Thursday, February 28, 2008

To Die By a Rose Thorn.

"poems are not...simply emotions..they are experiences. For the sake of a single poem, you must see many cities, many people and things...and know the gestures which small flowers make when they open in the morning..."
-Rilke
In Rilke's statement and his poetry alike, I find a tangible example of formalism present. Not only this, but I found solace as a reader in "not simply emotions". The idea Eliot and the Formalists preach causes me a degree of anxiety. Critiquing a poem changes shape with each explanation of the affective and intentional fallacies. What should I look at in a poem? Art for art's sake? How does one go about that? How does this affect me as a reader? How should I be a good reader under the formalist banner?
Rilke's explanation of poetry resembles Eliot who said that a poet must be a garbage disposal...collecting bits and pieces of the world around us and storing it in our creativity for later. To Rilke this collecting occurred watching the products of nature and humankind (cities). Here is where R.M. Rilke has captured the essence of critiquing formalist poetry- it is not the emotion or that the poem is emotional. Poetry is things and how things work and how they live and thrive. Things could be expanded upon to incorporate linguistic and structural purity.
As a writer, Rilke incorporates a bit of Romantic Theory into the formalism applied to readership.

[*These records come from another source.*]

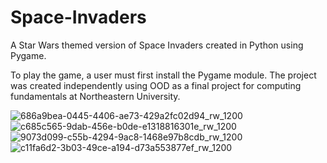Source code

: # Space-Invaders
A Star Wars themed version of Space Invaders created in Python using Pygame.

To play the game, a user must first install the Pygame module. The project was
created independently using OOD as a final project for computing fundamentals 
at Northeastern University.

![686a9bea-0445-4406-ae73-429a2fc02d94_rw_1200](https://github.com/mliam0608/Space-Invaders/assets/138416854/03edda2b-de38-445c-ae77-fa3cd7dfdc93)
![c685c565-9dab-456e-b0de-e1318816301e_rw_1200](https://github.com/mliam0608/Space-Invaders/assets/138416854/201f7c78-23b1-4cf1-a301-6499dd942542)
![9073d099-c55b-4294-9ac8-1468e97b8cdb_rw_1200](https://github.com/mliam0608/Space-Invaders/assets/138416854/0638500c-0437-4ddb-8f35-13419e5dd117)
![c11fa6d2-3b03-49ce-a194-d73a553877ef_rw_1200](https://github.com/mliam0608/Space-Invaders/assets/138416854/211e7d11-1450-4ae9-bfed-20838bc0693d)
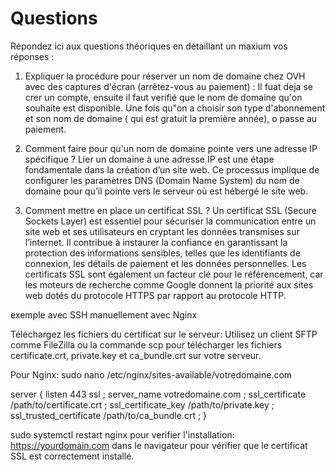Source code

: # Questions

Répondez ici aux questions théoriques en détaillant un maxium vos réponses :

1) Expliquer la procédure pour réserver un nom de domaine chez OVH avec des captures d'écran (arrêtez-vous au paiement) :
Il fuat deja se crer un compte, ensuite il faut verifié que le nom de domaine qu'on souhaite est disponible. Une fois qu"on a choisir son type d'abonnement et son nom de domaine ( qui est gratuit la première année), o passe au paiement.

2. Comment faire pour qu'un nom de domaine pointe vers une adresse IP spécifique ?
Lier un domaine à une adresse IP est une étape fondamentale dans la création d’un site web. Ce processus implique de configurer les paramètres DNS (Domain Name System) du nom de domaine pour qu’il pointe vers le serveur où est hébergé le site web. 

3. Comment mettre en place un certificat SSL ?
Un certificat SSL (Secure Sockets Layer) est essentiel pour sécuriser la communication entre un site web et ses utilisateurs en cryptant les données transmises sur l’internet. Il contribue à instaurer la confiance en garantissant la protection des informations sensibles, telles que les identifiants de connexion, les détails de paiement et les données personnelles. Les certificats SSL sont également un facteur clé pour le référencement, car les moteurs de recherche comme Google donnent la priorité aux sites web dotés du protocole HTTPS par rapport au protocole HTTP.

exemple avec SSH manuellement avec Nginx

Téléchargez les fichiers du certificat sur le serveur: Utilisez un client SFTP comme FileZilla ou la commande scp pour télécharger les fichiers certificate.crt, private.key et ca_bundle.crt sur votre serveur.


Pour Nginx:
sudo nano /etc/nginx/sites-available/votredomaine.com


server {
listen 443 ssl ;
server_name votredomaine.com ;
ssl_certificate /path/to/certificate.crt ;
ssl_certificate_key /path/to/private.key ;
ssl_trusted_certificate /path/to/ca_bundle.crt ;
}

sudo systemctl restart nginx
pour verifier l'installation:  https://yourdomain.com dans le navigateur pour vérifier que le certificat SSL est correctement installé.
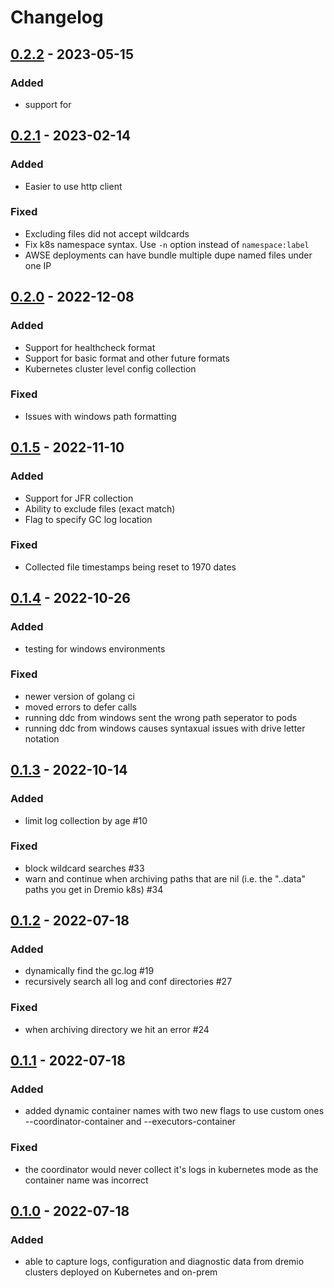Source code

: # Changelog

## [0.2.2] - 2023-05-15

### Added
- support for 

## [0.2.1] - 2023-02-14

### Added

- Easier to use http client

### Fixed

-  Excluding files did not accept wildcards
-  Fix k8s namespace syntax. Use `-n` option instead of `namespace:label`
-  AWSE deployments can have bundle multiple dupe named files under one IP

## [0.2.0] - 2022-12-08

### Added

- Support for healthcheck format
- Support for basic format and other future formats
- Kubernetes cluster level config collection

### Fixed
- Issues with windows path formatting

## [0.1.5] - 2022-11-10

### Added

- Support for JFR collection
- Ability to exclude files (exact match)
- Flag to specify GC log location

### Fixed

- Collected file timestamps being reset to 1970 dates

## [0.1.4] - 2022-10-26

### Added

- testing for windows environments

### Fixed

- newer version of golang ci
- moved errors to defer calls
- running ddc from windows sent the wrong path seperator to pods
- running ddc from windows causes syntaxual issues with drive letter notation


## [0.1.3] - 2022-10-14

### Added

-  limit log collection by age #10

### Fixed

- block wildcard searches #33
- warn and continue when archiving paths that are nil (i.e. the "..data" paths you get in Dremio k8s) #34

## [0.1.2] - 2022-07-18

### Added

- dynamically find the gc.log #19
- recursively search all log and conf directories #27

### Fixed

- when archiving directory we hit an error #24

## [0.1.1] - 2022-07-18

### Added

- added dynamic container names with two new flags to use custom ones --coordinator-container and --executors-container

### Fixed

- the coordinator would never collect it's logs in kubernetes mode as the container name was incorrect

## [0.1.0] - 2022-07-18

### Added

- able to capture logs, configuration and diagnostic data from dremio clusters deployed on Kubernetes and on-prem

[0.2.2]: https://github.com/rsvihladremio/dremio-diagnostic-collector/compare/v0.2.2...v0.2.2
[0.2.1]: https://github.com/rsvihladremio/dremio-diagnostic-collector/compare/v0.2.0...v0.2.1
[0.2.0]: https://github.com/rsvihladremio/dremio-diagnostic-collector/compare/v0.1.5...v0.2.0
[0.1.5]: https://github.com/rsvihladremio/dremio-diagnostic-collector/compare/v0.1.4...v0.1.5
[0.1.4]: https://github.com/rsvihladremio/dremio-diagnostic-collector/compare/v0.1.3...v0.1.4
[0.1.3]: https://github.com/rsvihladremio/dremio-diagnostic-collector/compare/v0.1.2...v0.1.3
[0.1.2]: https://github.com/rsvihladremio/dremio-diagnostic-collector/compare/v0.1.1...v0.1.2
[0.1.1]: https://github.com/rsvihladremio/dremio-diagnostic-collector/compare/v0.1.0...v0.1.1
[0.1.0]: https://github.com/rsvihladremio/dremio-diagnostic-collector/releases/tag/v0.1.0
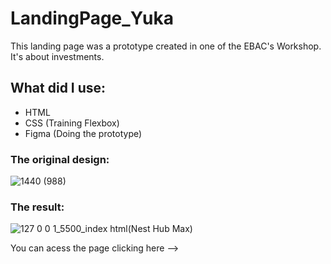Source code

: # LandingPage_Yuka
This landing page was a prototype created in one of the EBAC's Workshop. It's about investments. 

## What did I use:
* HTML
* CSS (Training Flexbox)
* Figma (Doing the prototype)
  
### The original design:
![1440 (988)](https://user-images.githubusercontent.com/79049461/151411714-f053d504-4617-4bdf-9c0e-b6e8efe13048.png)

### The result: 
![127 0 0 1_5500_index html(Nest Hub Max)](https://user-images.githubusercontent.com/79049461/151412162-65b4901b-c2fa-4cb4-8a92-925a4d9825cb.png)

You can acess the page clicking here -->
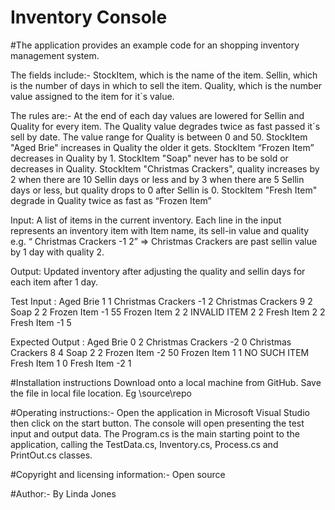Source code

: # Inventory Console

#The application provides an example code for an shopping inventory management system.

The fields include:-
StockItem, which is the name of the item.
Sellin, which is the number of days in which to sell the item.
Quality, which is the number value assigned to the item for it`s value.

The rules are:-
At the end of each day values are lowered for Sellin and Quality for every item.
The Quality value degrades twice as fast passed it`s sell by date.
The value range for Quality is between 0 and 50.
StockItem "Aged Brie" increases in Quality the older it gets.
StockItem “Frozen Item” decreases in Quality by 1.
StockItem "Soap" never has to be sold or decreases in Quality.
StockItem "Christmas Crackers", quality increases by 2 when there are 10 Sellin days or less and by 3 when there are 5 Sellin days or less, but quality drops to 0 after Sellin is 0.
StockItem "Fresh Item" degrade in Quality twice as fast as “Frozen Item”

Input: 
A list of items in the current inventory. 
Each line in the input represents an inventory item with Item name, its sell-in value and quality e.g. “ Christmas Crackers -1 2” => Christmas Crackers are past sellin value by 1 day with quality 2.

Output: 
Updated inventory after adjusting the quality and sellin days for each item after 1 day.

Test Input :
Aged Brie 1 1
Christmas Crackers -1 2
Christmas Crackers 9 2
Soap 2 2
Frozen Item -1 55
Frozen Item 2 2
INVALID ITEM 2 2
Fresh Item 2 2
Fresh Item -1 5

Expected Output :
Aged Brie 0 2
Christmas Crackers -2 0
Christmas Crackers 8 4
Soap 2 2
Frozen Item -2 50
Frozen Item 1 1
NO SUCH ITEM
Fresh Item 1 0
Fresh Item -2 1


#Installation instructions 
Download onto a local machine from GitHub. Save the file in local file location. Eg \source\repo

#Operating instructions:-
Open the application in Microsoft Visual Studio then click on the start button.
The console will open presenting the test input and output data.
The Program.cs is the main starting point to the application, calling the TestData.cs, Inventory.cs, Process.cs and PrintOut.cs classes.

#Copyright and licensing information:-
Open source

#Author:-
By Linda Jones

Rilke, from the above quote, acknowledges that he is in fact a slave to the "single poem". Emerson and the Romantics understood the poet to be "in tune" with the world around him or her in such a way that the poet served as interpreter and deciphered nature's signs to others. I understood the idea of describing the blooming flower as a means of perceiving the world at an elevated state from those that are not poets. Yet, Rilke was by NO means a Romantic as a friend of Rodin and modern thinker. In fact, he relates closely with the Formalists in style and attention to art over reader emotion.